At the center of this powerful approach rests the ability to track location-specific actions, typically derived from a mobile handset.
With all of this location-based information, a marketer has the ability to create event-based marketing strategies targeting near-term purchasers who are just about to go into the retailer to make a purchase. Imagine how efficient your digital advertising could be with this type of strategy? As brands are becoming more and more responsible for efficiency, looking for ways to analyze and make use of your data becomes even more important.
VentureBeat ran an article in late 2013 saying that one of the hottest jobs in tech that year was data scientist. These sought-after analysts have the ability to look at the massive piles of data that brands and advertisers amass, and decipher trends and meaning in the numbers. They’ve not only been able to generate relevant insights for marketers, but have also been able to collect so much data that, when combined with pattern recognition, they’re able to predict the next move of a potential consumer based on a series of patterns and event-based triggers that would be highly like to take a particular next step.
While the opportunities are growing, there are still challenges to deriving meaning from multiple data points — the most prevalent being mobile location data privacy. Many brands will still require the use of an opt-in and many consumers are wary about brands tracking them through the aisles of their brick-and-mortar locations. Furthermore, cross–device tracking and attribution remains a fixed challenge that doesn’t seem to be progressing anytime soon.
While challenges exist, there are still opportunities to get intelligent about how you track your customers, and how to analyze the information into a meaningful and strategic experience for them.
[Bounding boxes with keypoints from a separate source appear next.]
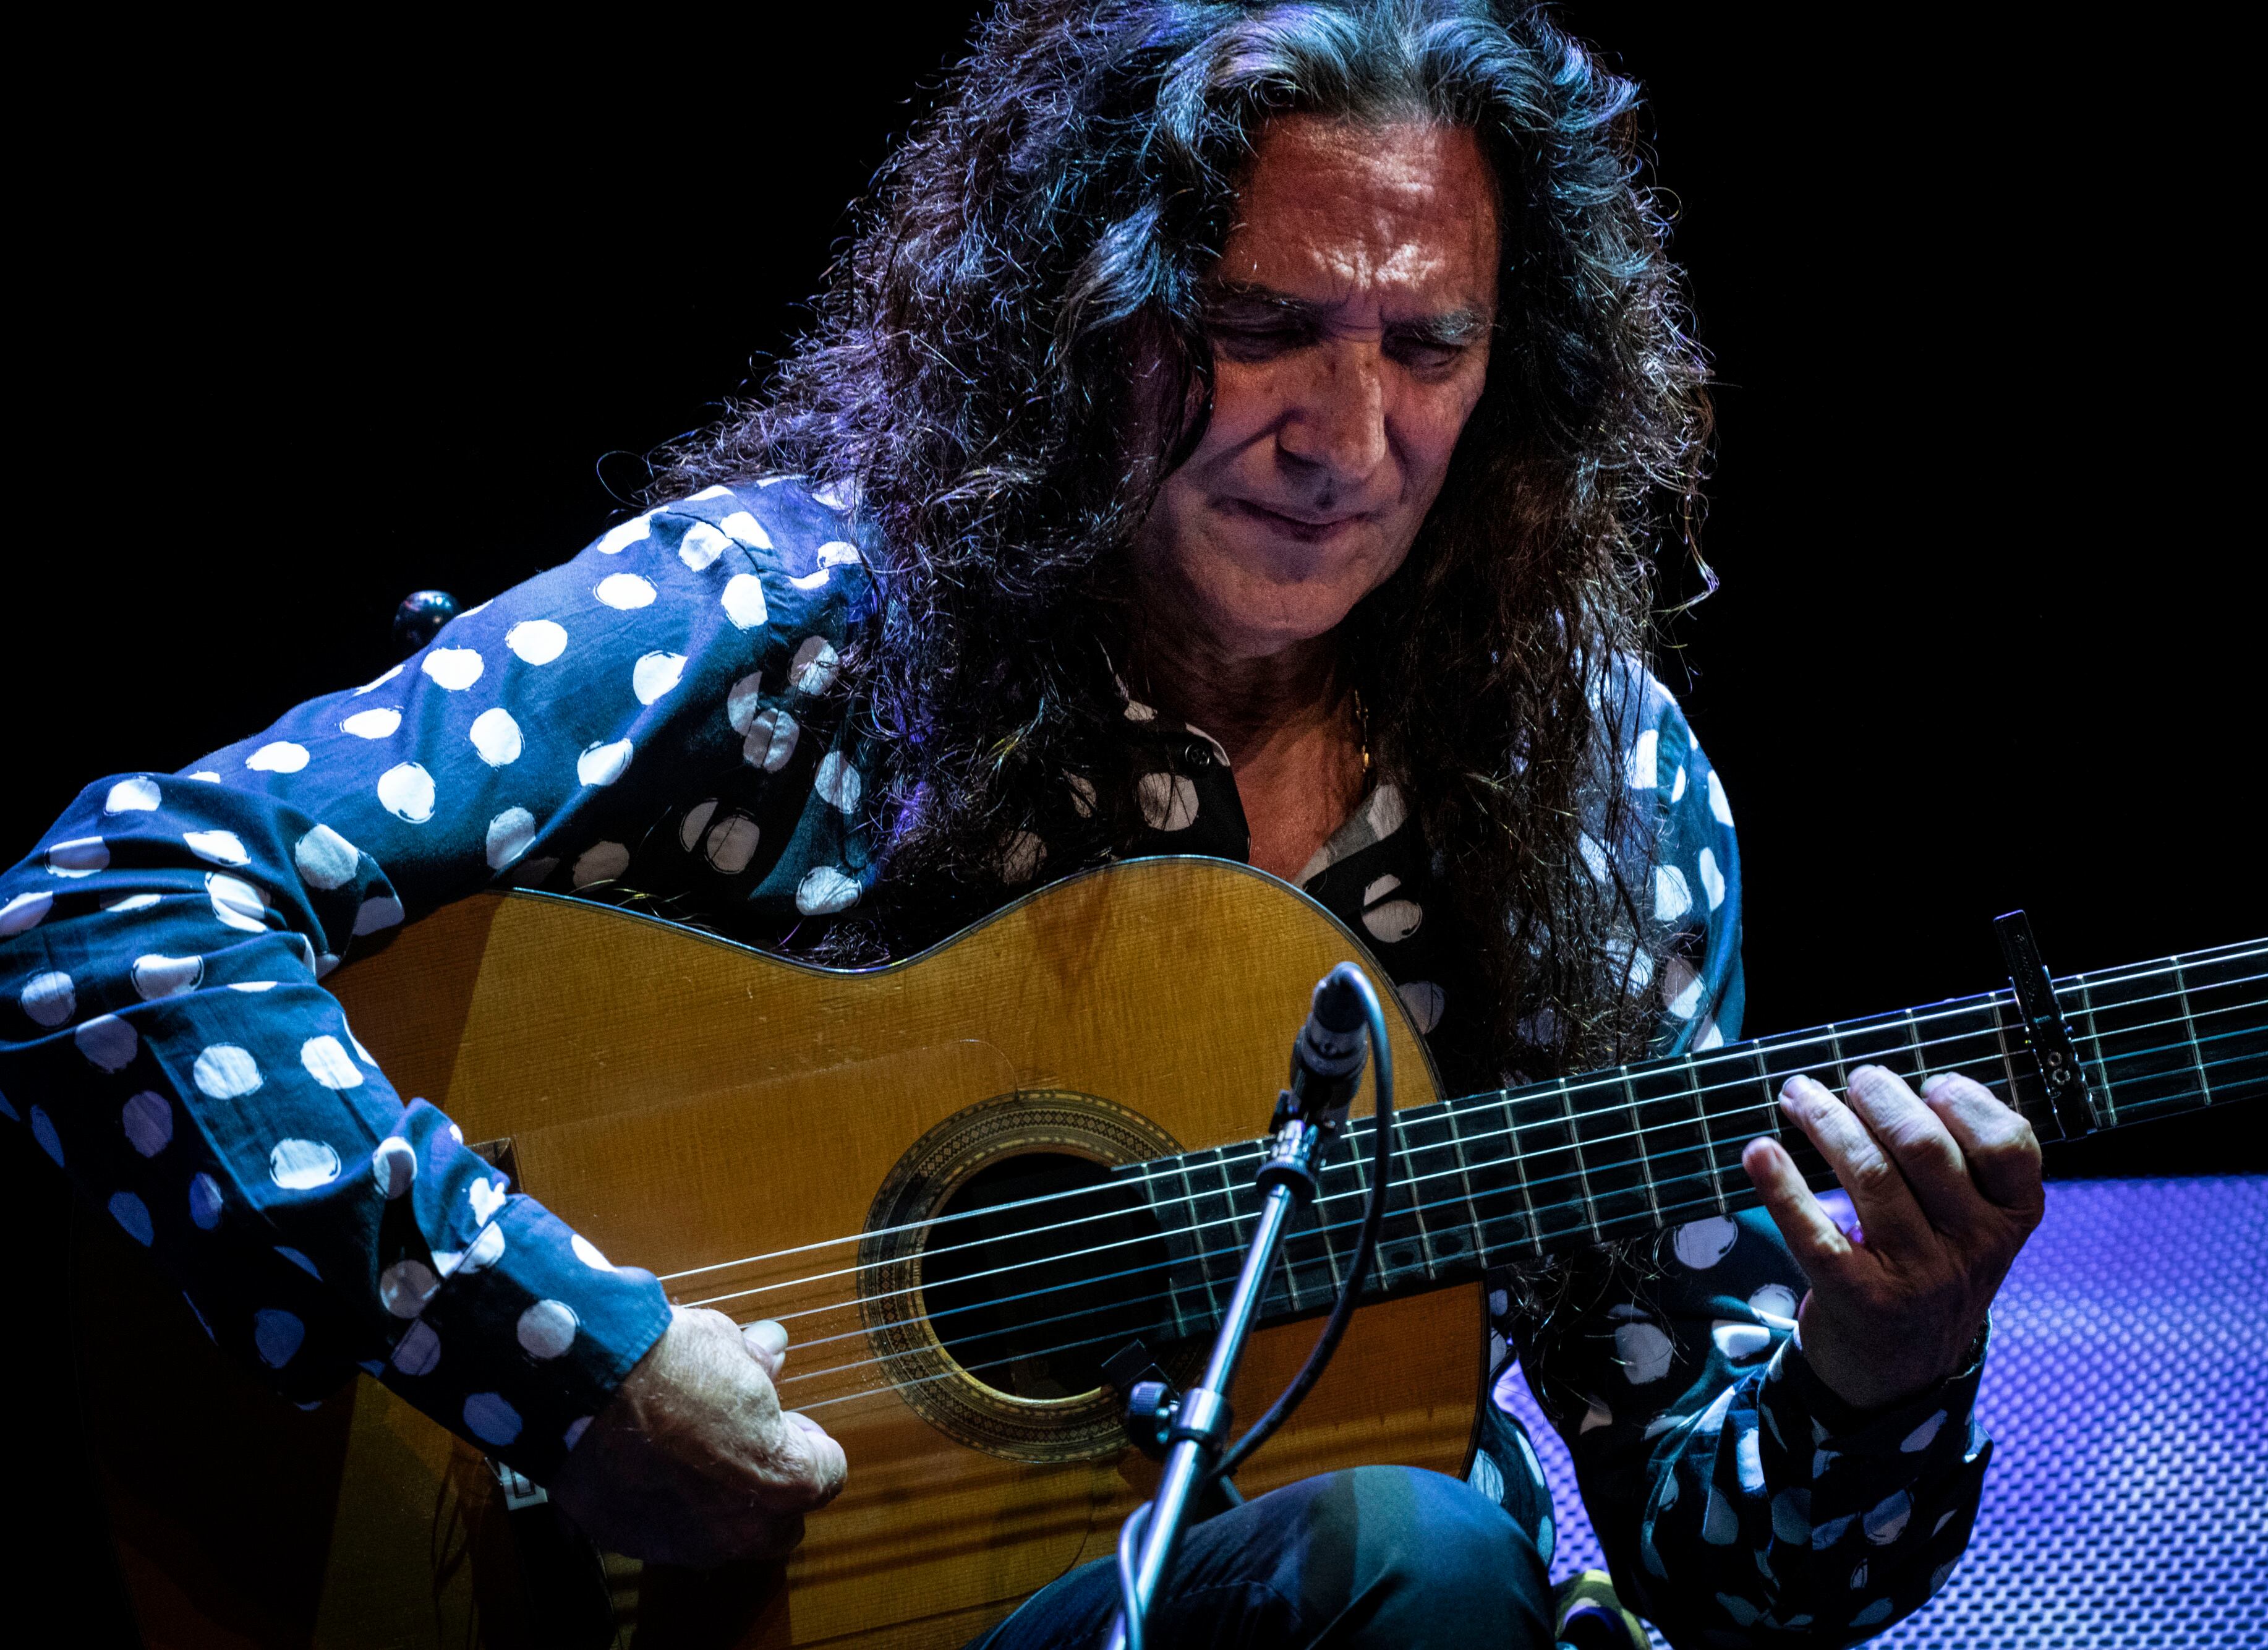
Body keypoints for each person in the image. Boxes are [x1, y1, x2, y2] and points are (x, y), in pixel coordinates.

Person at [0, 3, 2044, 1645]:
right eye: (1256, 330)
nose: (1346, 440)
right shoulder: (788, 631)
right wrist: (561, 1360)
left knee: (1417, 1563)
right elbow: (109, 914)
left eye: (1428, 345)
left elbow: (1748, 1586)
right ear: (1086, 307)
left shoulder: (1602, 800)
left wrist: (1883, 1366)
Here are my top suggestions for getting a little smarter about how to gain insight into your intender actions, and their potential actions, that will help you get started in this new world of mobile-location based advertising.
- If you have a retail-based mobile app, ensure the tracking exists within the app in order to geo-locate a user (with an opt-in allow from them) when they are in a specific location.
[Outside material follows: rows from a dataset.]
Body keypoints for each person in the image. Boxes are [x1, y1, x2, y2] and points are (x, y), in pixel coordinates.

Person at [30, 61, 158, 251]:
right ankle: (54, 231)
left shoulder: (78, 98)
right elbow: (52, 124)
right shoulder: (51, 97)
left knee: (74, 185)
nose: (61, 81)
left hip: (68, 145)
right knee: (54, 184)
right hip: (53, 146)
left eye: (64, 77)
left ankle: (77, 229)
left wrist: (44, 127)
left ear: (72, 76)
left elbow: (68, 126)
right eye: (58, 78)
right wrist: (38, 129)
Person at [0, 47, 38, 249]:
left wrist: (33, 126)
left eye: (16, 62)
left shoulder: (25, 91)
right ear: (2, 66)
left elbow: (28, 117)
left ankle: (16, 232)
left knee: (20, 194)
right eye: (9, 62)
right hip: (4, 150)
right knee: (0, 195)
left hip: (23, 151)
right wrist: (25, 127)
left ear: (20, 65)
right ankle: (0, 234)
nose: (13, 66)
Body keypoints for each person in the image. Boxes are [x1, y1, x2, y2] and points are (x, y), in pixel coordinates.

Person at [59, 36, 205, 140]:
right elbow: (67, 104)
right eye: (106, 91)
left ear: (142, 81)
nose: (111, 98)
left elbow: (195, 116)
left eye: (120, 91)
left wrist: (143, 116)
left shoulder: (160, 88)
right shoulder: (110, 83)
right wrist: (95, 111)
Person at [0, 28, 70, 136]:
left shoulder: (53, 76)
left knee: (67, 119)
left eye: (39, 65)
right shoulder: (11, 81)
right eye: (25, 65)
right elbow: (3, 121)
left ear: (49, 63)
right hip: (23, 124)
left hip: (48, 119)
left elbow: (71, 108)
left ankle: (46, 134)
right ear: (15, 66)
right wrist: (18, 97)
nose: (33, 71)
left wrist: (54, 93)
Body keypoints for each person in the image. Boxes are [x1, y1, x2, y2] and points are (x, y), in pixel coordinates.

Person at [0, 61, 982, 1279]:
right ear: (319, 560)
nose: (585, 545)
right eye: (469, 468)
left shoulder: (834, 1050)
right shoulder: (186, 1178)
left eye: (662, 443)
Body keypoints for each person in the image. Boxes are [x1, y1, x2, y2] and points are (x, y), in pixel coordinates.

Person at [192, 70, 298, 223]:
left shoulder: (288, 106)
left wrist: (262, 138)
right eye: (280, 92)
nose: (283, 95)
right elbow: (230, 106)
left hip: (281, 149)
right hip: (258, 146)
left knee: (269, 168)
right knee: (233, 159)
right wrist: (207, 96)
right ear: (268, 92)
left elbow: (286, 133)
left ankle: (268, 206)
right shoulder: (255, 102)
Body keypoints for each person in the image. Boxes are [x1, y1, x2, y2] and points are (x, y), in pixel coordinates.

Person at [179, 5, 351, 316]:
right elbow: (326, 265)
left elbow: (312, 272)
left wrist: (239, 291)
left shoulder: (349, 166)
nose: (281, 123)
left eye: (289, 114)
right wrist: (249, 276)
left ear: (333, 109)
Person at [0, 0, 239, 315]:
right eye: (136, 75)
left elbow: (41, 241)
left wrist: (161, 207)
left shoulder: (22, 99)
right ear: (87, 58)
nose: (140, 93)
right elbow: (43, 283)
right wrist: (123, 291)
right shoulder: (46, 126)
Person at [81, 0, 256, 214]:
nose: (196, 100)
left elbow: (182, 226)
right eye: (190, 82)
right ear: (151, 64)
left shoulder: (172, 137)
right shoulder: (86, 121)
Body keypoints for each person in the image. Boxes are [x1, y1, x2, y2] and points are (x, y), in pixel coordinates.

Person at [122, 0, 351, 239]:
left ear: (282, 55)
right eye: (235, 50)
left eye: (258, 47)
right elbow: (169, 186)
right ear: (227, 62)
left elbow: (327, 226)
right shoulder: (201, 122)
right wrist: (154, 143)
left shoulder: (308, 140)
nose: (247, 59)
- Test your way through retail location tracking by installing beacon technology to interact with your native mobile app while shoppers are in-store. Tracking shopper traffic through your aisles is a great way to learn whether there are specific patterns you can take advantage of with specific audience segments.
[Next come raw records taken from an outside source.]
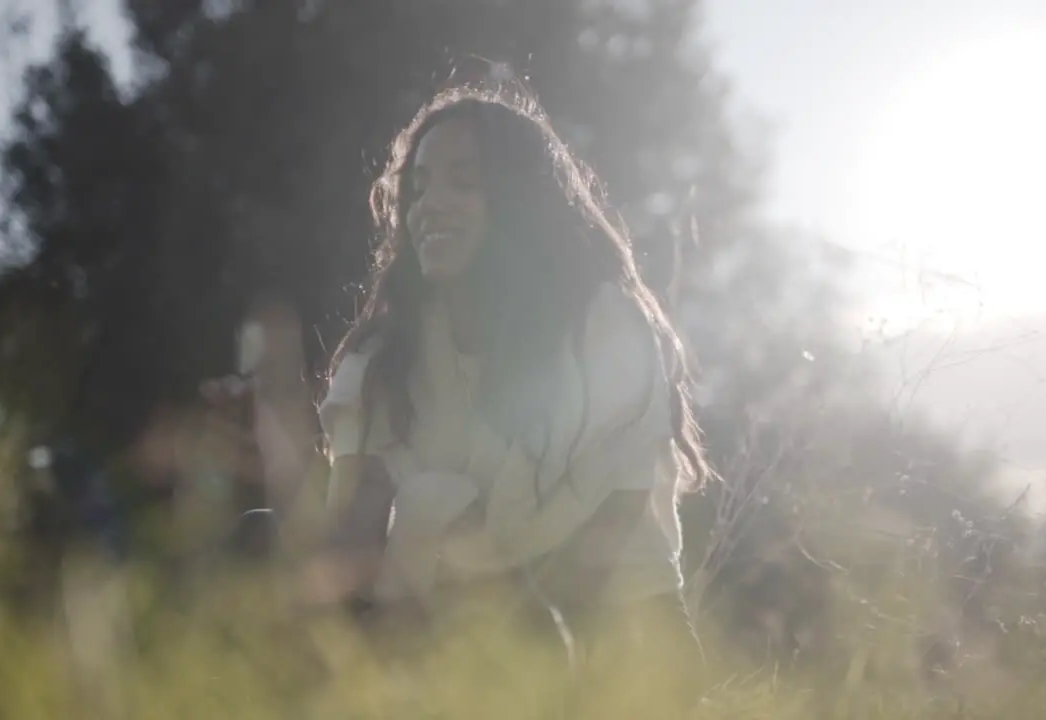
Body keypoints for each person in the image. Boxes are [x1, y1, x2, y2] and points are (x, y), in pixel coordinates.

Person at [208, 81, 711, 717]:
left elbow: (599, 548)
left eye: (463, 183)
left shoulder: (605, 328)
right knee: (259, 543)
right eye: (418, 188)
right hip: (445, 601)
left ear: (520, 201)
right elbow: (355, 537)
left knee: (532, 631)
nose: (430, 206)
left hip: (611, 625)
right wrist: (278, 473)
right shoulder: (388, 357)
- Offer up rewards or recognition for those shoppers who opt in and use the mobile app and beacon-response technology in-store as a way to continue to garner insight into their behaviors and habits.
- Test location-based search advertising and begin to build up data on your audiences who conduct local searches, and then take a secondary action like going to your mobile commerce site and convert into a sale.
- Combine your disparate data points into a data management platform so that you can tie all of the points together and begin to take a holistic look into your audiences and look for patterns in the data.
- Work hand-in-hand with a data scientist to analyze data inputs, and generate insights and foresight into your audience behaviors in order to keep an efficient marketing strategy.
Of course, the center of any sound strategy needs to be the audience, and we should all work to ensure that all of this information ladders up to creating enhanced and meaningful experiences for consumers.
Given that there will always be some new technology disrupting the landscape, we need to make sure we never stop working to humanize our relationship with data.
Kayla Green is director of digital strategy at Saatchi & Saatchi Los Angeles.